Workshop of the World

stories of industry in & around Philadelphia

Pasted Graphic
© Edwin T. Freedley, Philadelphia and its Manufactures (1867), p. 563.

Henry Troemner & Co.
, c.1920, modified 1965
6825 Greenway Avenue, Philadelphia PA 19142

© John Mayer, Workshop of the World (Oliver Evans Press, 1990).

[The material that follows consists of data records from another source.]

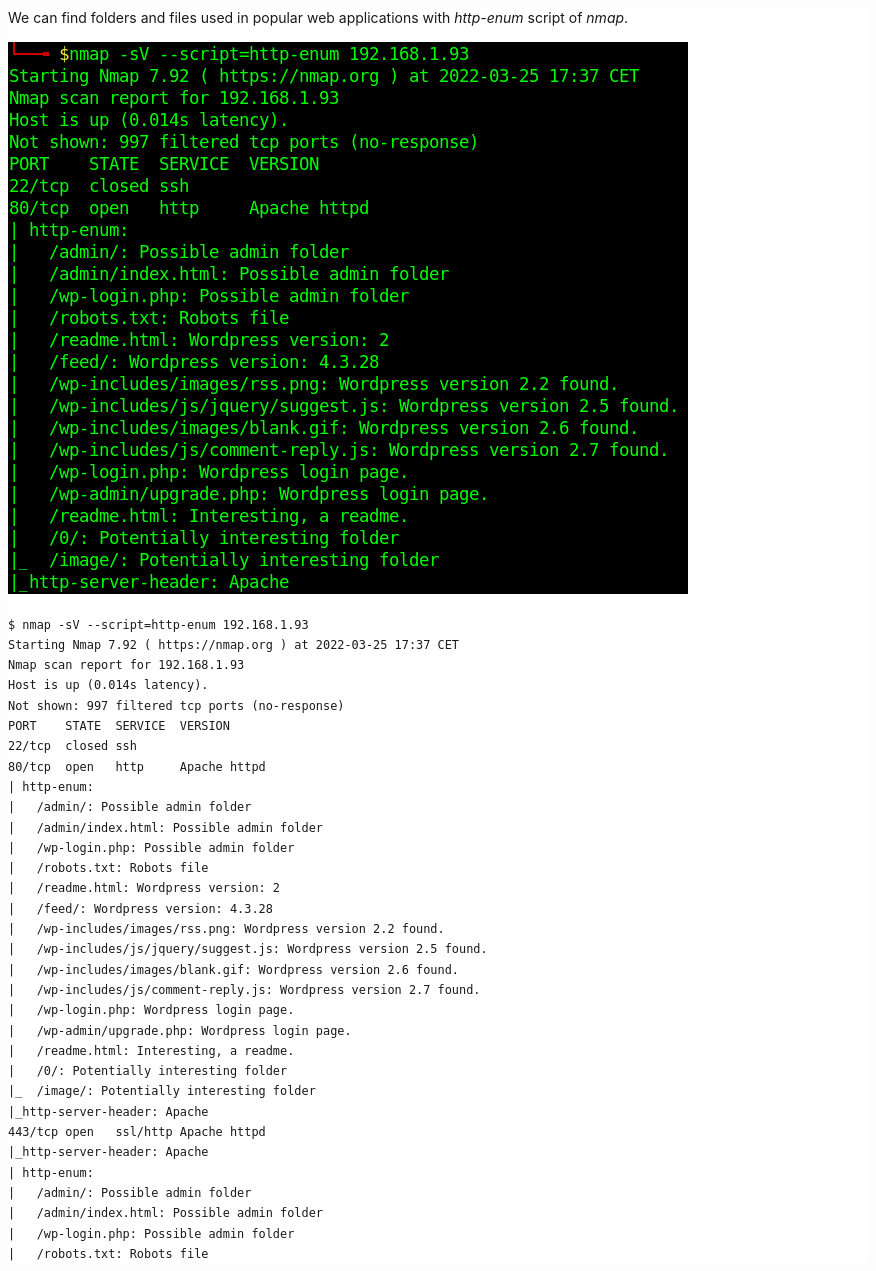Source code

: We can find folders and files used in popular web applications with *http-enum* script of *nmap*.

!["Find popular folders and files"](images/image03.png "Find popular folders and files")

```
$ nmap -sV --script=http-enum 192.168.1.93
Starting Nmap 7.92 ( https://nmap.org ) at 2022-03-25 17:37 CET
Nmap scan report for 192.168.1.93
Host is up (0.014s latency).
Not shown: 997 filtered tcp ports (no-response)
PORT    STATE  SERVICE  VERSION
22/tcp  closed ssh
80/tcp  open   http     Apache httpd
| http-enum: 
|   /admin/: Possible admin folder
|   /admin/index.html: Possible admin folder
|   /wp-login.php: Possible admin folder
|   /robots.txt: Robots file
|   /readme.html: Wordpress version: 2 
|   /feed/: Wordpress version: 4.3.28
|   /wp-includes/images/rss.png: Wordpress version 2.2 found.
|   /wp-includes/js/jquery/suggest.js: Wordpress version 2.5 found.
|   /wp-includes/images/blank.gif: Wordpress version 2.6 found.
|   /wp-includes/js/comment-reply.js: Wordpress version 2.7 found.
|   /wp-login.php: Wordpress login page.
|   /wp-admin/upgrade.php: Wordpress login page.
|   /readme.html: Interesting, a readme.
|   /0/: Potentially interesting folder
|_  /image/: Potentially interesting folder
|_http-server-header: Apache
443/tcp open   ssl/http Apache httpd
|_http-server-header: Apache
| http-enum: 
|   /admin/: Possible admin folder
|   /admin/index.html: Possible admin folder
|   /wp-login.php: Possible admin folder
|   /robots.txt: Robots file
```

Henry Troemner emigrated to Philadelphia from Germany in 1836 and found employment as a locksmith working at Girard College. In April 1840, Troemner formed a partnership with F. Meyers and began manufacturing scales and balances.
 
Troemner became the sole proprietor of the business and in 1864 built his first factory at 22nd and Master Streets. Troemner built precision scales for The U.S. Mint, Custom House and Assay Offices.
1 Troemner also built "Star" coffee mills, advertised as "the most perfect grinder" patented in 1884. 2
 
The Troemner company has continued to manufacture precision weights and scales for laboratory use and is capable of producing "standard" weights sets. In 1960, the company began a complete weight calibration service in cooperation with the National Bureau of Standards.
3
 
Troemner remained at 22nd and Master Streets until the present building, once a bakery, was renovated in 1965. Troemner currently employees approximately fifty machinists, assemblers and technicians.


1  Edwin T. Freedley, Philadelphia and Its Manufacturers, (Philadelphia, 1857), p. 562.
2  Troemner Company trade catalog, Troemner's New "Star" Coffee Mills, (Philadelphia, c.1890).
3  Wilber D. Abele, "Time-saving Application of Electronic Balances," in American Laboratory, October 1981, pp. 154-6. See also MacAlaster Bicknell Co., "The New Troemner," in MBCO News, Vol. 8, No. 1, 1965, p. 2.


Update May 2007 (by Joel Spivak):
The building is currently used as an Ethiopian Orthodox Church.